Aufgrund qualitativer Mängel der von der Durchführungsstelle für die Umweltprojekte ausgearbeiteten Ausschreibungsunterlagen sind bei der Durchführung von ISPA- Projekten Verzögerungen aufgetreten. Im Verkehrssektor konnte nach der Vertragsunterzeichnung mit der Durchführung des ersten größeren Bauauftrags begonnen werden.
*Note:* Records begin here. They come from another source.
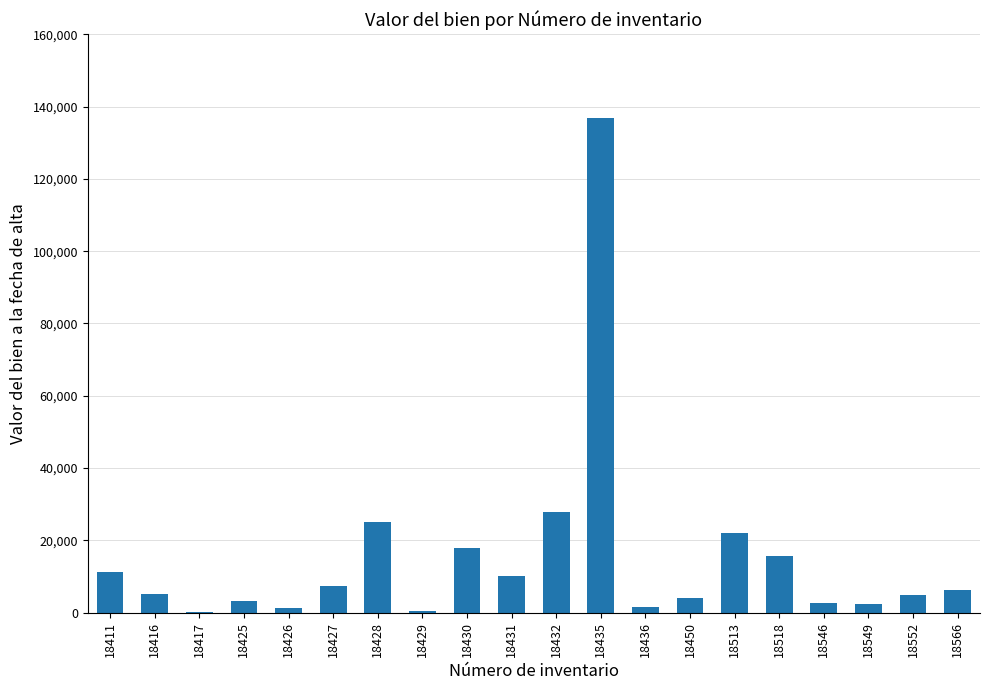

Are the bars horizontal?

No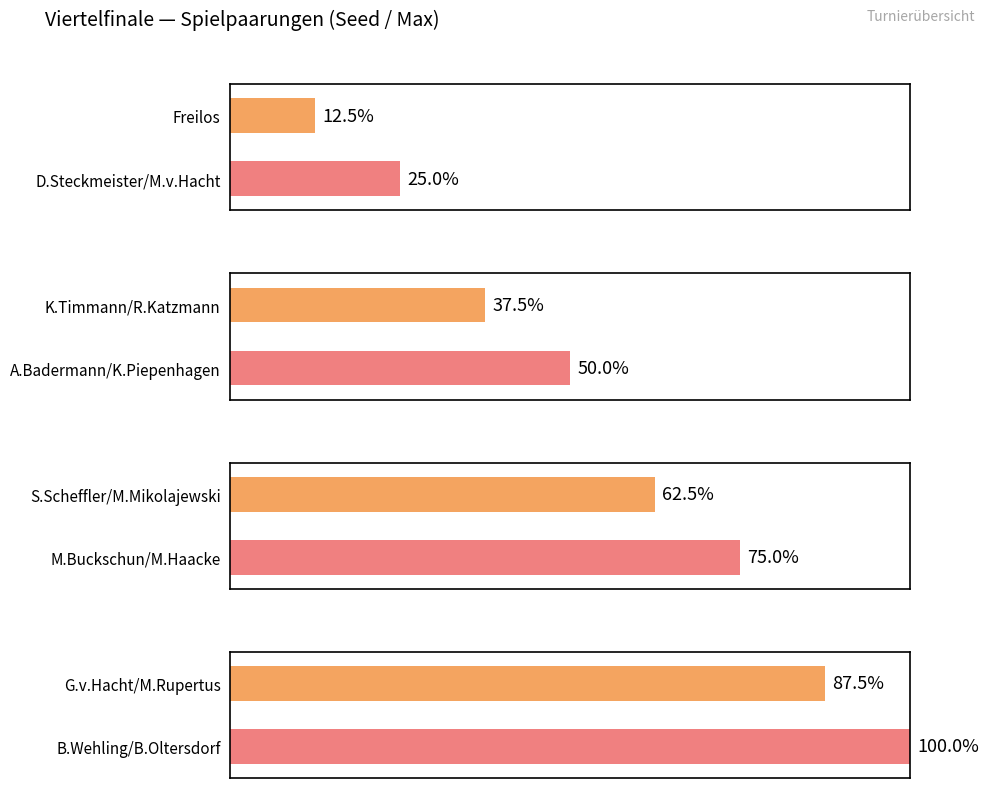

Does the chart contain stacked bars?

No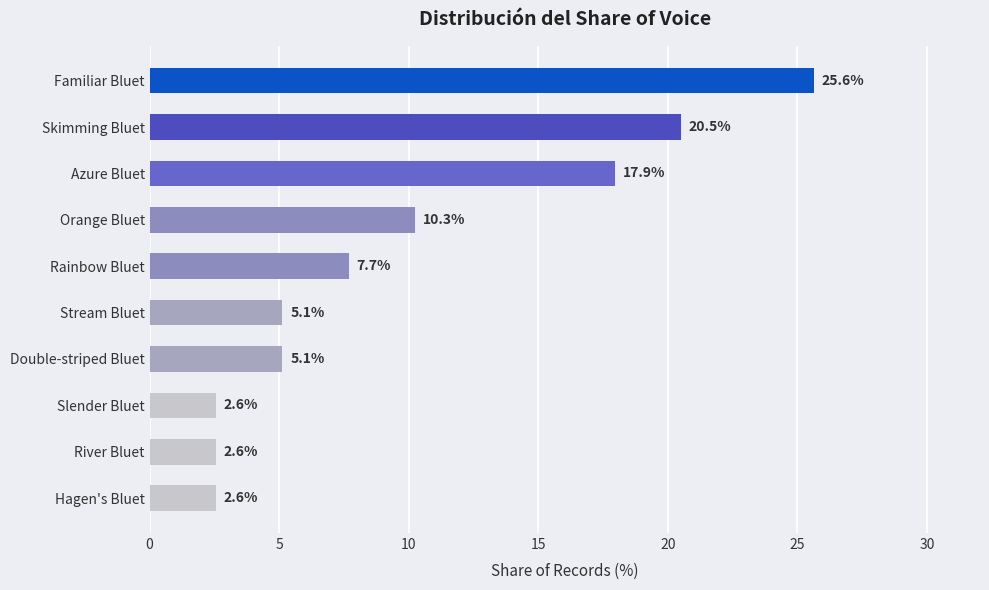

What is the change in value from Rainbow Bluet to Skimming Bluet?

+12.8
Die meisten noch ausstehenden Ausschreibungen für Umweltprojekte sind in Vorbereitung. Die für die Dezentralisierung der ISPA-Verwaltung (EDIS) erforderlichen Rechtsvorschriften wurden von der slowakischen Regierung angenommen. Im Juli wurde ein technisches Hilfsprojekt zur Unterstützung des Nationalen Fonds, des Umweltministeriums, des Verkehrsministeriums und des Amtes des Ministerpräsidenten auf den Weg gebracht, das es den slowakischen Behörden ermöglichen soll, Anfang 2003 die EDIS-Zulassung zu erhalten.